─── Exercise inputs

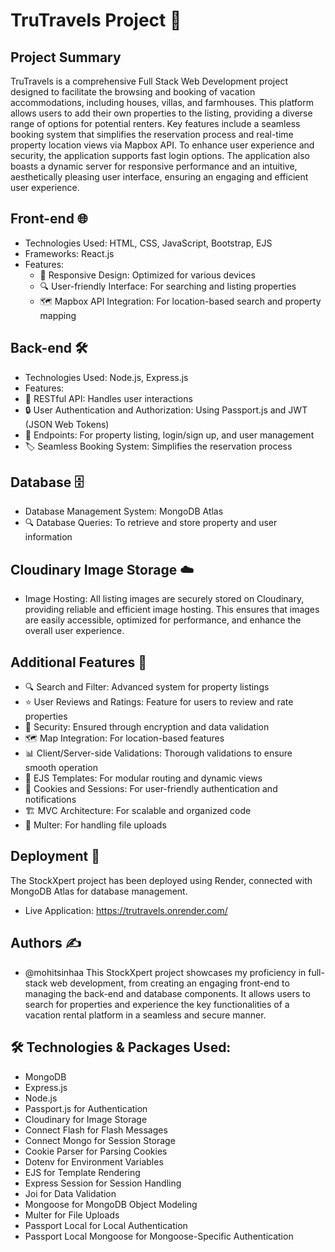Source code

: # TruTravels Project 🏡
## Project Summary
TruTravels is a comprehensive Full Stack Web Development project designed to facilitate the browsing and booking of vacation accommodations, including houses, villas, and farmhouses. This platform allows users to add their own properties to the listing, providing a diverse range of options for potential renters. Key features include a seamless booking system that simplifies the reservation process and real-time property location views via Mapbox API. To enhance user experience and security, the application supports fast login options. The application also boasts a dynamic server for responsive performance and an intuitive, aesthetically pleasing user interface, ensuring an engaging and efficient user experience.

## Front-end 🌐
* Technologies Used: HTML, CSS, JavaScript, Bootstrap, EJS
* Frameworks: React.js
* Features:
   * 📱 Responsive Design: Optimized for various devices
   * 🔍 User-friendly Interface: For searching and listing properties
   * 🗺️ Mapbox API Integration: For location-based search and property mapping
## Back-end 🛠️
* Technologies Used: Node.js, Express.js
* Features:
 * 🧩 RESTful API: Handles user interactions
 * 🔒 User Authentication and Authorization: Using Passport.js and JWT (JSON Web Tokens)
 * 📄 Endpoints: For property listing, login/sign up, and user management
 * 🏷️ Seamless Booking System: Simplifies the reservation process
## Database 🗄️
* Database Management System: MongoDB Atlas
* 🔍 Database Queries: To retrieve and store property and user information
## Cloudinary Image Storage ☁️
* Image Hosting: All listing images are securely stored on Cloudinary, providing reliable and efficient image hosting. This ensures that images are easily accessible, optimized for performance, and enhance the overall user experience.
## Additional Features 🌟
* 🔍 Search and Filter: Advanced system for property listings
* ⭐ User Reviews and Ratings: Feature for users to review and rate properties
* 🔐 Security: Ensured through encryption and data validation
* 🗺️ Map Integration: For location-based features
* 📊 Client/Server-side Validations: Thorough validations to ensure smooth operation
* 🎨 EJS Templates: For modular routing and dynamic views
* 🍪 Cookies and Sessions: For user-friendly authentication and notifications
* 🏗️ MVC Architecture: For scalable and organized code
* 💾 Multer: For handling file uploads
## Deployment 🚀
The StockXpert project has been deployed using Render, connected with MongoDB Atlas for database management.

* Live Application: https://trutravels.onrender.com/
## Authors ✍️
* @mohitsinhaa 
This StockXpert project showcases my proficiency in full-stack web development, from creating an engaging front-end to managing the back-end and database components. It allows users to search for properties and experience the key functionalities of a vacation rental platform in a seamless and secure manner.

## 🛠️ Technologies & Packages Used:

* MongoDB
* Express.js
* Node.js
* Passport.js for Authentication
* Cloudinary for Image Storage
* Connect Flash for Flash Messages
* Connect Mongo for Session Storage
* Cookie Parser for Parsing Cookies
* Dotenv for Environment Variables
* EJS for Template Rendering
* Express Session for Session Handling
* Joi for Data Validation
* Mongoose for MongoDB Object Modeling
* Multer for File Uploads
* Passport Local for Local Authentication
* Passport Local Mongoose for Mongoose-Specific Authentication
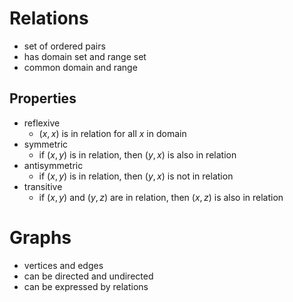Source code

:# Relations

- set of ordered pairs
- has domain set and range set
- common domain and range

## Properties

- reflexive
	- $(x, x)$ is in relation for all $x$ in domain
- symmetric
	- if $(x, y)$ is in relation, then $(y, x)$ is also in relation
- antisymmetric
	- if $(x, y)$ is in relation, then $(y, x)$ is not in relation
- transitive
	- if $(x, y)$ and $(y, z)$ are in relation, then $(x, z)$ is also in relation

# Graphs

- vertices and edges
- can be directed and undirected
- can be expressed by relations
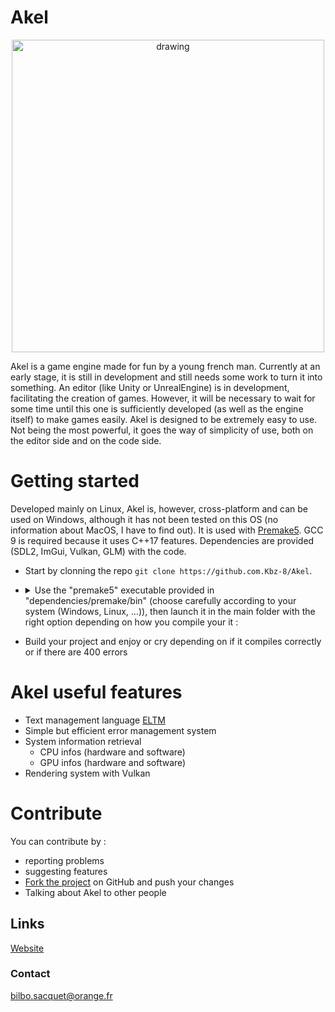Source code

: # Akel
<p align="center">
    <img src="https://github.com/Kbz-8/Akel/blob/main/src/assets/logo.png" alt="drawing" width="500"/>
</p>

Akel is a game engine made for fun by a young french man.
Currently at an early stage, it is still in development and still needs some work to turn it into something.
An editor (like Unity or UnrealEngine) is in development, facilitating the creation of games. However, it will be necessary to wait for some time until this one is sufficiently developed (as well as the engine itself) to make games easily.
Akel is designed to be extremely easy to use. Not being the most powerful, it goes the way of simplicity of use, both on the editor side and on the code side.

# Getting started
Developed mainly on Linux, Akel is, however, cross-platform and can be used on Windows, although it has not been tested on this OS (no information about MacOS, I have to find out). It is used with [Premake5](https://premake.github.io/). GCC 9 is required because it uses C++17 features. Dependencies are provided (SDL2, ImGui, Vulkan, GLM) with the code.

* Start by clonning the repo `git clone https://github.com.Kbz-8/Akel`.
* <details> <summary>Use the "premake5" executable provided in "dependencies/premake/bin" (choose carefully according to your system (Windows, Linux, ...)), then launch it in the main folder with the right option depending on how you compile your it :</summary>
    
    Premake5 options | Consequences
    ---------------- | ------------
    vs2019 | Generate Visual Studio 2019 project files
    vs2017 | Generate Visual Studio 2017 project files
    vs2015 | Generate Visual Studio 2015 project files
    vs2013 | Generate Visual Studio 2013 project files
    vs2012 | Generate Visual Studio 2012 project files
    vs2010 | Generate Visual Studio 2010 project files
    vs2008 | Generate Visual Studio 2008 project files
    vs2005 | Generate Visual Studio 2005 project files
    gmake  | Generate GNU Makefiles (This generator is deprecated by gmake2)
    gmake2 | Generate GNU Makefiles (including Cygwin and MinGW)
    xcode4 | XCode projects
    codelite | CodeLite projects

</details>

* Build your project and enjoy or cry depending on if it compiles correctly or if there are 400 errors

# Akel useful features
* Text management language [ELTM](https://github.com/Kbz-8/Akel/tree/main/src/Modules/ELTM)
* Simple but efficient error management system 
* System information retrieval
  * CPU infos (hardware and software)
  * GPU infos (hardware and software)
* Rendering system with Vulkan

# Contribute
You can contribute by :
* reporting problems
* suggesting features
* [Fork the project](https://github.com/Kbz-8/Akel/fork) on GitHub and push your changes
* Talking about Akel to other people

## Links
[Website](http://akel-engine.com)

### Contact
bilbo.sacquet@orange.fr
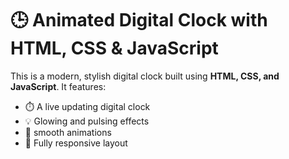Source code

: # 🕒 Animated Digital Clock with HTML, CSS & JavaScript

This is a modern, stylish digital clock built using **HTML, CSS, and JavaScript**. It features:

- ⏱️ A live updating digital clock
- 💡 Glowing and pulsing effects
- 🧊 smooth animations
- 📱 Fully responsive layout
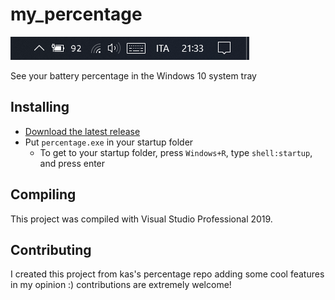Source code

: # my_percentage

![](https://github.com/JacopoBucchioni/my_percentage/blob/main/my_percentage.png)

See your battery percentage in the Windows 10 system tray

## Installing

* [Download the latest release](https://github.com/JacopoBucchioni/my_percentage/releases)
* Put `percentage.exe` in your startup folder
  * To get to your startup folder, press `Windows+R`, type `shell:startup`, and press enter

## Compiling

This project was compiled with Visual Studio Professional 2019.

## Contributing

I created this project from kas's percentage repo adding some cool features in my opinion :) contributions are extremely welcome!

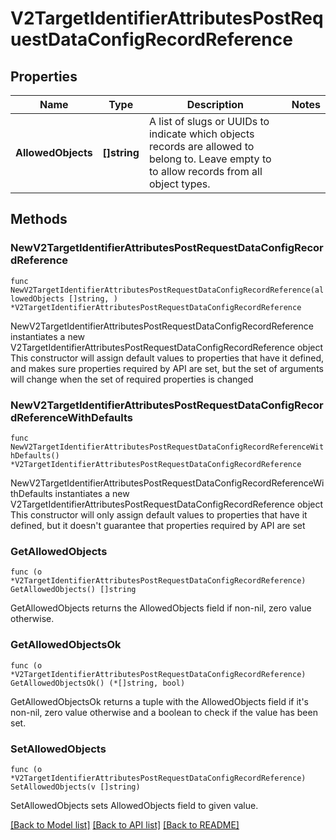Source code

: # V2TargetIdentifierAttributesPostRequestDataConfigRecordReference

## Properties

Name | Type | Description | Notes
------------ | ------------- | ------------- | -------------
**AllowedObjects** | **[]string** | A list of slugs or UUIDs to indicate which objects records are allowed to belong to. Leave empty to to allow records from all object types. | 

## Methods

### NewV2TargetIdentifierAttributesPostRequestDataConfigRecordReference

`func NewV2TargetIdentifierAttributesPostRequestDataConfigRecordReference(allowedObjects []string, ) *V2TargetIdentifierAttributesPostRequestDataConfigRecordReference`

NewV2TargetIdentifierAttributesPostRequestDataConfigRecordReference instantiates a new V2TargetIdentifierAttributesPostRequestDataConfigRecordReference object
This constructor will assign default values to properties that have it defined,
and makes sure properties required by API are set, but the set of arguments
will change when the set of required properties is changed

### NewV2TargetIdentifierAttributesPostRequestDataConfigRecordReferenceWithDefaults

`func NewV2TargetIdentifierAttributesPostRequestDataConfigRecordReferenceWithDefaults() *V2TargetIdentifierAttributesPostRequestDataConfigRecordReference`

NewV2TargetIdentifierAttributesPostRequestDataConfigRecordReferenceWithDefaults instantiates a new V2TargetIdentifierAttributesPostRequestDataConfigRecordReference object
This constructor will only assign default values to properties that have it defined,
but it doesn't guarantee that properties required by API are set

### GetAllowedObjects

`func (o *V2TargetIdentifierAttributesPostRequestDataConfigRecordReference) GetAllowedObjects() []string`

GetAllowedObjects returns the AllowedObjects field if non-nil, zero value otherwise.

### GetAllowedObjectsOk

`func (o *V2TargetIdentifierAttributesPostRequestDataConfigRecordReference) GetAllowedObjectsOk() (*[]string, bool)`

GetAllowedObjectsOk returns a tuple with the AllowedObjects field if it's non-nil, zero value otherwise
and a boolean to check if the value has been set.

### SetAllowedObjects

`func (o *V2TargetIdentifierAttributesPostRequestDataConfigRecordReference) SetAllowedObjects(v []string)`

SetAllowedObjects sets AllowedObjects field to given value.



[[Back to Model list]](../README.md#documentation-for-models) [[Back to API list]](../README.md#documentation-for-api-endpoints) [[Back to README]](../README.md)


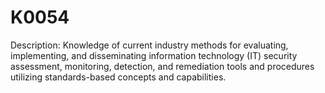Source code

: # K0054
Description: Knowledge of current industry methods for evaluating, implementing, and disseminating information technology (IT) security assessment, monitoring, detection, and remediation tools and procedures utilizing standards-based concepts and capabilities.
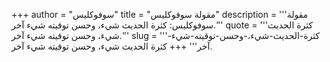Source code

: +++
author = "سوفوكليس"
title = "مقولة سوفوكليس"
description = '''مقولة سوفوكليس: كثرة الحديث شيء، وحسن توقيته شيء آخر.'''
quote = '''كثرة الحديث شيء، وحسن توقيته شيء آخر.'''
slug = '''كثرة-الحديث-شيء،-وحسن-توقيته-شيء-آخر'''
+++
كثرة الحديث شيء، وحسن توقيته شيء آخر.
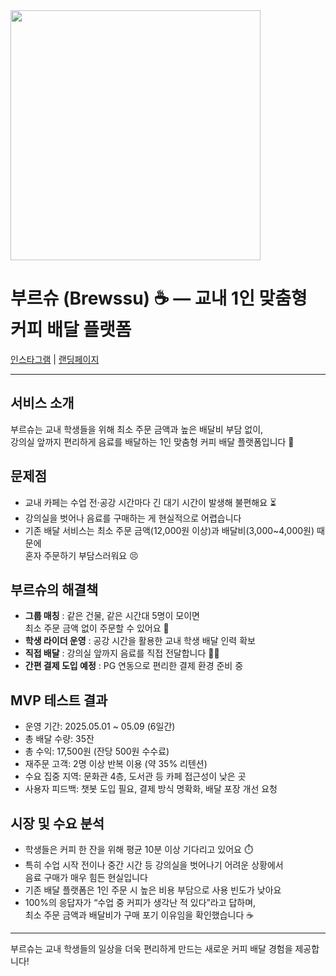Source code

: <img src="https://github.com/user-attachments/assets/56fc618c-a939-4f8e-ad4e-7da8588c7e1d" width="400" />

# 부르슈 (Brewssu) ☕️ — 교내 1인 맞춤형 커피 배달 플랫폼

[인스타그램](https://www.instagram.com/buru_ssu/) | [랜딩페이지](https://burwssu.qshop.ai/)

---

## 서비스 소개  
부르슈는 교내 학생들을 위해 최소 주문 금액과 높은 배달비 부담 없이,  
강의실 앞까지 편리하게 음료를 배달하는 1인 맞춤형 커피 배달 플랫폼입니다 🚀  

## 문제점  
- 교내 카페는 수업 전·공강 시간마다 긴 대기 시간이 발생해 불편해요 ⏳  
- 강의실을 벗어나 음료를 구매하는 게 현실적으로 어렵습니다  
- 기존 배달 서비스는 최소 주문 금액(12,000원 이상)과 배달비(3,000~4,000원) 때문에  
  혼자 주문하기 부담스러워요 😣  

## 부르슈의 해결책  
- **그룹 매칭** : 같은 건물, 같은 시간대 5명이 모이면  
  최소 주문 금액 없이 주문할 수 있어요 🎉  
- **학생 라이더 운영** : 공강 시간을 활용한 교내 학생 배달 인력 확보  
- **직접 배달** : 강의실 앞까지 음료를 직접 전달합니다 🚴‍♂️  
- **간편 결제 도입 예정** : PG 연동으로 편리한 결제 환경 준비 중  

## MVP 테스트 결과  
- 운영 기간: 2025.05.01 ~ 05.09 (6일간)  
- 총 배달 수량: 35잔  
- 총 수익: 17,500원 (잔당 500원 수수료)  
- 재주문 고객: 2명 이상 반복 이용 (약 35% 리텐션)  
- 수요 집중 지역: 문화관 4층, 도서관 등 카페 접근성이 낮은 곳  
- 사용자 피드백: 챗봇 도입 필요, 결제 방식 명확화, 배달 포장 개선 요청  

## 시장 및 수요 분석  
- 학생들은 커피 한 잔을 위해 평균 10분 이상 기다리고 있어요 ⏱️  
- 특히 수업 시작 전이나 중간 시간 등 강의실을 벗어나기 어려운 상황에서  
  음료 구매가 매우 힘든 현실입니다  
- 기존 배달 플랫폼은 1인 주문 시 높은 비용 부담으로 사용 빈도가 낮아요  
- 100%의 응답자가 “수업 중 커피가 생각난 적 있다”라고 답하며,  
  최소 주문 금액과 배달비가 구매 포기 이유임을 확인했습니다 ☕️  

---

부르슈는 교내 학생들의 일상을 더욱 편리하게 만드는 새로운 커피 배달 경험을 제공합니다!  
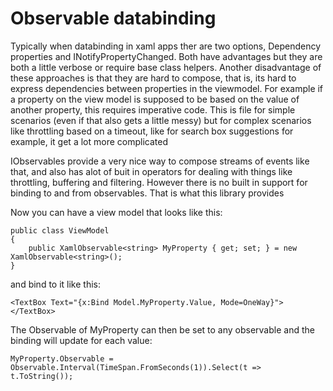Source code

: # Observable databinding

Typically when databinding in xaml apps ther are two options, Dependency properties and INotifyPropertyChanged. Both have advantages but they are both a little verbose or require base class helpers. Another disadvantage of these approaches is that they are hard to compose, that is, its hard to express dependencies between properties in the viewmodel. For example if a property on the view model is supposed to be based on the value of another property, this requires imperative code. This is file for simple scenarios (even if that also gets a little messy) but for complex scenarios like throttling based on a timeout, like for search box suggestions for example, it get a lot more complicated 

IObservables provide a very nice way to compose streams of events like that, and also has alot of buit in operators for dealing with things like throttling, buffering and filtering. However there is no built in support for binding to and from observables. That is what this library provides

Now you can have a view model that looks like this:

    public class ViewModel
    {
        public XamlObservable<string> MyProperty { get; set; } = new XamlObservable<string>();
    }
	
and bind to it like this:

    <TextBox Text="{x:Bind Model.MyProperty.Value, Mode=OneWay}"></TextBox>

The Observable of MyProperty can then be set to any observable and the binding will update for each value:

    MyProperty.Observable = Observable.Interval(TimeSpan.FromSeconds(1)).Select(t => t.ToString());
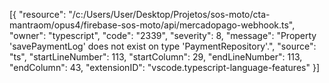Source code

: [{
	"resource": "/c:/Users/User/Desktop/Projetos/sos-moto/cta-mantraom/opus4/firebase-sos-moto/api/mercadopago-webhook.ts",
	"owner": "typescript",
	"code": "2339",
	"severity": 8,
	"message": "Property 'savePaymentLog' does not exist on type 'PaymentRepository'.",
	"source": "ts",
	"startLineNumber": 113,
	"startColumn": 29,
	"endLineNumber": 113,
	"endColumn": 43,
	"extensionID": "vscode.typescript-language-features"
}]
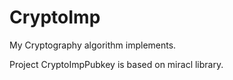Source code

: # CryptoImp
My Cryptography algorithm implements.

Project CryptoImpPubkey is based on miracl library.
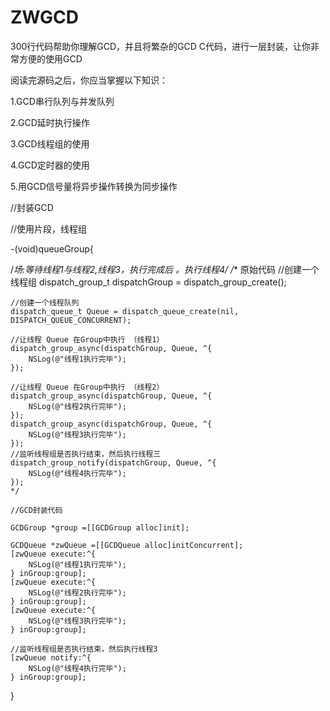 # ZWGCD
300行代码帮助你理解GCD，并且将繁杂的GCD C代码，进行一层封装，让你非常方便的使用GCD

阅读完源码之后，你应当掌握以下知识：

1.GCD串行队列与并发队列

2.GCD延时执行操作

3.GCD线程组的使用

4.GCD定时器的使用

5.用GCD信号量将异步操作转换为同步操作

//封装GCD 

//使用片段，线程组

-(void)queueGroup{
    
  /**场:等待线程1与线程2,线程3，执行完成后  。执行线程4*/
    /**   原始代码
    //创建一个线程组
    dispatch_group_t dispatchGroup = dispatch_group_create();
    
    //创建一个线程队列
    dispatch_queue_t Queue = dispatch_queue_create(nil, DISPATCH_QUEUE_CONCURRENT);
    
    //让线程 Queue 在Group中执行 （线程1）
    dispatch_group_async(dispatchGroup, Queue, ^{
        NSLog(@"线程1执行完毕");
    });
    
    //让线程 Queue 在Group中执行 （线程2）
    dispatch_group_async(dispatchGroup, Queue, ^{
        NSLog(@"线程2执行完毕");
    });
    dispatch_group_async(dispatchGroup, Queue, ^{
        NSLog(@"线程3执行完毕");
    });
    //监听线程组是否执行结束，然后执行线程三
    dispatch_group_notify(dispatchGroup, Queue, ^{
        NSLog(@"线程4执行完毕");
    });
    */
    
    //GCD封装代码
    
    GCDGroup *group =[[GCDGroup alloc]init];
    
    GCDQueue *zwQueue =[[GCDQueue alloc]initConcurrent];
    [zwQueue execute:^{
        NSLog(@"线程1执行完毕");
    } inGroup:group];
    [zwQueue execute:^{
        NSLog(@"线程2执行完毕");
    } inGroup:group];
    [zwQueue execute:^{
        NSLog(@"线程3执行完毕");
    } inGroup:group];
    
    //监听线程组是否执行结束，然后执行线程3
    [zwQueue notify:^{
        NSLog(@"线程4执行完毕");
    } inGroup:group];
    
}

──────

● **Task details**:
Please repeat the lines in the records from the line with "## Installing" up to and including the line with "## Compiling", copying them unchanged.

● **Reply**:
## Installing

* [Download the latest release](https://github.com/JacopoBucchioni/my_percentage/releases)
* Put `percentage.exe` in your startup folder
  * To get to your startup folder, press `Windows+R`, type `shell:startup`, and press enter

## Compiling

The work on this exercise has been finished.